There are three major cash flow activities in each business. These consist of Operating, Financing and Investing. You’ve heard these terms before, but you’re not clear about how they appear in your small business. After all, you don’t have investments and you’re running your business with credit cards and a small line of credit.
This is true for many, or should I say most small businesses. You still have these three cash flow activities and as you grow, it will become critical for you to understand what they look like and how they intertwine. There are two methods of reporting cash flow, the direct method and the indirect method yet they both have the same three cash flow activities.
Cash Flow Activity #1 – Operating Cash Flow
This is the amount of cash that is generated by doing what you do. This is how much cash is generated by making, selling or providing services or products to your customers. These are the activities or accounts that you will find on your Income Statement. Add all the cash you received from your customers, and subtract all your expenses for the month.
Cash Flow Activity #2 – Investing Activities
This is the amount of cash flow generated by your equipment or vehicle purchases, or any buildings or property the business owns. These activities are found in the Asset section of your Balance Sheet. The equipment purchases we are referring to here are considered long-term and will be “on-the-books” for several years. For example, a printer would purchase a high-speed digital color printer that she uses to produce printed products for her clients.
Cash Flow Activity #3 – Financing Activities
This is the amount of cash flow affected by increases and decreases to equity. In other words, how much cash flow is affected by paying down debt or securing a loan from an owner or a lending institution? These activities are found in the Liability and Equity section of your Balance Sheet. In this section, increases and decreases can be a little deceiving if you are looking at it from a “good or bad” perspective.
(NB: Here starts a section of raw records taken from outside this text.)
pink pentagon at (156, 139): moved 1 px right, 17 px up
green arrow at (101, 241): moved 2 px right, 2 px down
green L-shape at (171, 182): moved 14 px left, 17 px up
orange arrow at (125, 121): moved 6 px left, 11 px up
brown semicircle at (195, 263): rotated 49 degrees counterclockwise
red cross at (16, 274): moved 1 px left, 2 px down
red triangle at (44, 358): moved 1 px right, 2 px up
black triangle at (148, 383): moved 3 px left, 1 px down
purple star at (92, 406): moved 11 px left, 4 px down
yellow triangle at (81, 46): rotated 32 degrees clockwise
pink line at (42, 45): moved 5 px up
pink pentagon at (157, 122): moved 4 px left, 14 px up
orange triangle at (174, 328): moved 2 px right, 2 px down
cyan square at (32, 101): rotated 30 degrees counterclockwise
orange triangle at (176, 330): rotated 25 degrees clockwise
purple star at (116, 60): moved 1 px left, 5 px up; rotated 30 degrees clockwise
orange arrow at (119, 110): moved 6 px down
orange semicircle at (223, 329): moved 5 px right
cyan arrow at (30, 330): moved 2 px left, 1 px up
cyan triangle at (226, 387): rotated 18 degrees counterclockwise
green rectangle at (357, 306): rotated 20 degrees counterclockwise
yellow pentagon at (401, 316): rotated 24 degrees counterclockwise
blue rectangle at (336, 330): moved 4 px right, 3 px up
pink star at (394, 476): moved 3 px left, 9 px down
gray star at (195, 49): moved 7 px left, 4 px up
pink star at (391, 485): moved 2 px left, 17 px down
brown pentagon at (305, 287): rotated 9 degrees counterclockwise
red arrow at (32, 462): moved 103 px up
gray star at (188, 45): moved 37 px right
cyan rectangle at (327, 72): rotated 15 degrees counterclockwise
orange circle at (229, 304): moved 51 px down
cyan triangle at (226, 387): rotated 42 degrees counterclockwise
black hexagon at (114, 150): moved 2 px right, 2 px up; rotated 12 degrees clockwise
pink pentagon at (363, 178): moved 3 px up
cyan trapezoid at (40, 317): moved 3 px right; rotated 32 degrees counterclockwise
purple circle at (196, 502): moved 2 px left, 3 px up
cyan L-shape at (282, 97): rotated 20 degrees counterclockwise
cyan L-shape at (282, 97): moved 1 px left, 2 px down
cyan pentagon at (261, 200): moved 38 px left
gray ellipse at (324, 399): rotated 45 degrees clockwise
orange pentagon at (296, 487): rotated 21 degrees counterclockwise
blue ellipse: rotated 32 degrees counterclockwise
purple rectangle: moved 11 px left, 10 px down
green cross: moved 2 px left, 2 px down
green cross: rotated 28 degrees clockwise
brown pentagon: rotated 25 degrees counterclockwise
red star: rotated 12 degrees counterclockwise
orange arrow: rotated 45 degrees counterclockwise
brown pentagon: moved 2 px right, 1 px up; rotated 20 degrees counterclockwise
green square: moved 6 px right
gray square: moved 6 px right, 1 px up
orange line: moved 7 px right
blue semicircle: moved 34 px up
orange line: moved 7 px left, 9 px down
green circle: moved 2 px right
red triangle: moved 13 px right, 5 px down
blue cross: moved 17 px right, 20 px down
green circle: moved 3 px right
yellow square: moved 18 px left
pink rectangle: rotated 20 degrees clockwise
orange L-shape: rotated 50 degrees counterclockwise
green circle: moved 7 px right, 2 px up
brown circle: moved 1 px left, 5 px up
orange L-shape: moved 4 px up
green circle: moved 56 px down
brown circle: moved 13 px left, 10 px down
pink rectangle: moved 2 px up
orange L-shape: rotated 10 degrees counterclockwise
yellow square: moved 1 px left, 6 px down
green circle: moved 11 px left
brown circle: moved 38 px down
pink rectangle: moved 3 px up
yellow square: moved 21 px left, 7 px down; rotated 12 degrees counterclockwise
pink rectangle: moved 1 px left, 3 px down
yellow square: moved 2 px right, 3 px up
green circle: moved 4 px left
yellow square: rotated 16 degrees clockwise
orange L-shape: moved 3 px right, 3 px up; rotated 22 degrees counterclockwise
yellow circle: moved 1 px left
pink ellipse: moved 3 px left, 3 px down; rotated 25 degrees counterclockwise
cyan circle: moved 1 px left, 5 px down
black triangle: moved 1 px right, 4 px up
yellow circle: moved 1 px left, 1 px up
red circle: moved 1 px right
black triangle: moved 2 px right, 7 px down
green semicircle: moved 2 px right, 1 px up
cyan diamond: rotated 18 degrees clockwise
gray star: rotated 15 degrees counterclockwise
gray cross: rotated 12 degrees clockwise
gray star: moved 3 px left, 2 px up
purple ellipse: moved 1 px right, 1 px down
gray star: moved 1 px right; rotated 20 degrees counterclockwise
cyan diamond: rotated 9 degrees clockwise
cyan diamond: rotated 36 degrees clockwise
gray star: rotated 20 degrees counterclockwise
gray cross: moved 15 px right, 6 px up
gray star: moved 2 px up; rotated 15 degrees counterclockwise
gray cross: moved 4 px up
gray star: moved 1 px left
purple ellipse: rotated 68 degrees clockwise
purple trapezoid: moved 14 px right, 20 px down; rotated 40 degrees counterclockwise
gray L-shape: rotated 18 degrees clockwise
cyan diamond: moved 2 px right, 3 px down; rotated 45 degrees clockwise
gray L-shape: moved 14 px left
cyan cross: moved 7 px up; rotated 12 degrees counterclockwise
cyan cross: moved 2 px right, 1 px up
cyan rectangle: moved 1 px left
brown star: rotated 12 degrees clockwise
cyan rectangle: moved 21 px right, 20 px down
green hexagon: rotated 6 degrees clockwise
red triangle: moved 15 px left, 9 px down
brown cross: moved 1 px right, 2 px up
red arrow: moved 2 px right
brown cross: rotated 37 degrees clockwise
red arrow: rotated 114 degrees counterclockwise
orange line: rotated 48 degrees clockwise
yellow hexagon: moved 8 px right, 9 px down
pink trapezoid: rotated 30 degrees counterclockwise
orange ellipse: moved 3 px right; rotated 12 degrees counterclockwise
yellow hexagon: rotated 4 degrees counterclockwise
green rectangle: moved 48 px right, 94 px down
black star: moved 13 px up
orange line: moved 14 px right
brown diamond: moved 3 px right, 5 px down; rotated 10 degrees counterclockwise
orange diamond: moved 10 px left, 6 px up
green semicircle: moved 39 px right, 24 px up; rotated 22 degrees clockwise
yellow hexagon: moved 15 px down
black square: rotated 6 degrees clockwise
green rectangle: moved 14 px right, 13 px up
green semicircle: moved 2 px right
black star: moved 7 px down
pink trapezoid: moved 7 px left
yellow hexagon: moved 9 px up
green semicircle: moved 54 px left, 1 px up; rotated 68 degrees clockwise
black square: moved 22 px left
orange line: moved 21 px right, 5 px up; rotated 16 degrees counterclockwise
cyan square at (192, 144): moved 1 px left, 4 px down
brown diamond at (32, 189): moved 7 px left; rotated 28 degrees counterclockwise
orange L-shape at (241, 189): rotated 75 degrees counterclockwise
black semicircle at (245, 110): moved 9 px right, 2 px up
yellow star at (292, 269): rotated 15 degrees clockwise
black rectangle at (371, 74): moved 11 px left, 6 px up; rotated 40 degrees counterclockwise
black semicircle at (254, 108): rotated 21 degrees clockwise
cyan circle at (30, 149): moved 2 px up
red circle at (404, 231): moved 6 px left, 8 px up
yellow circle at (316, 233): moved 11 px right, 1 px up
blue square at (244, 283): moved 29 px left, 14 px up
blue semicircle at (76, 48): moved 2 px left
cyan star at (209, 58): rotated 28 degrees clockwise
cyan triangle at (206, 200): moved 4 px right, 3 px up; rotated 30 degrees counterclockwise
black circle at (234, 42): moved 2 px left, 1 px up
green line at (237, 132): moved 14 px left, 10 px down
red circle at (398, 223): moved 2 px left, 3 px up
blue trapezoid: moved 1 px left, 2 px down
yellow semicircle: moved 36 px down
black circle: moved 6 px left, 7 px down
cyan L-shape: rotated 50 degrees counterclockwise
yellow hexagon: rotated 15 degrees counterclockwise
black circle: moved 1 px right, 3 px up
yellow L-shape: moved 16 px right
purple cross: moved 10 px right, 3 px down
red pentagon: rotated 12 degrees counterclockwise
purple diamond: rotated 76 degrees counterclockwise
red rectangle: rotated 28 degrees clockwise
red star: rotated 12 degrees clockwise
An example would be securing a loan from a bank which can be perceived as an increase in cash flow (cash flow provided by financing activities) and paying back a loan to a principal which can be perceived as a decrease in cash flow (cash flow used for financing activities).
Looking at the three major cash flow activities, can you spot the transactions in your business that can fit into each of these categories? Did you purchase a vehicle this year? Have you put money into your business this year? Has your customer collections been outpacing your expenses?